I’m more ruthless with my time, but as Parkinson predicted, I somehow get more done.
I’m forced to do things that I don’t want to do and could previously rationalize (delegate and let go).
If you’re feeling like you’re stuck in a loop or spinning wheels despite having a relative amount of freedom. I’d highly recommend looking into to how you can sell various options you’re holding onto consciously or subconsciously.
If you’re stuck and can’t seem to get traction – try something different. If you’re holding off making the decision, trying to keep your options open, waiting for the perfect opportunity.
You’re floating in a sea mixed of freedom and your bullsh-t excuses about why you haven’t made any progress.

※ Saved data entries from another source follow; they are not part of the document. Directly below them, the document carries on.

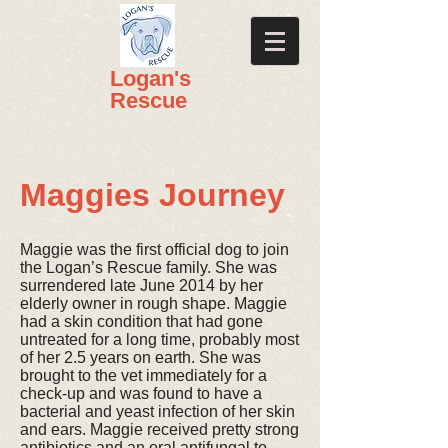
​​Logan's
Rescue
Maggies Journey
Maggie was the first official dog to join
the Logan’s Rescue family. She was
surrendered late June 2014 by her
elderly owner in rough shape. Maggie
had a skin condition that had gone
untreated for a long time, probably most
of her 2.5 years on earth. She was
brought to the vet immediately for a
check-up and was found to have a
bacterial and yeast infection of her skin
and ears. Maggie received pretty strong
antibiotics and an oral antifungal to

At some point, your need to collect more freedom options becomes more paralyzing than any decision you could make would be – and you don’t actually do anything.
Maybe you need to look in the mirror and realize that your desire to “have it all” just means you’re bad at choosing the thing that you actually want.
For the first time in a while, I have clear eyes, grounded traction and ready to go to bat.
Postscript: Questions that have helped me get here:
A few things helped me to get to this point.
First, a 2 part question.
What do you actually want?
What are you willing to give up to get it?
If that’s not enough, to be more blunt with yourself, look in the mirror and have this conversation:
Everything requires sacrifice. What am I purposely and proactively going to sacrifice to get what you want?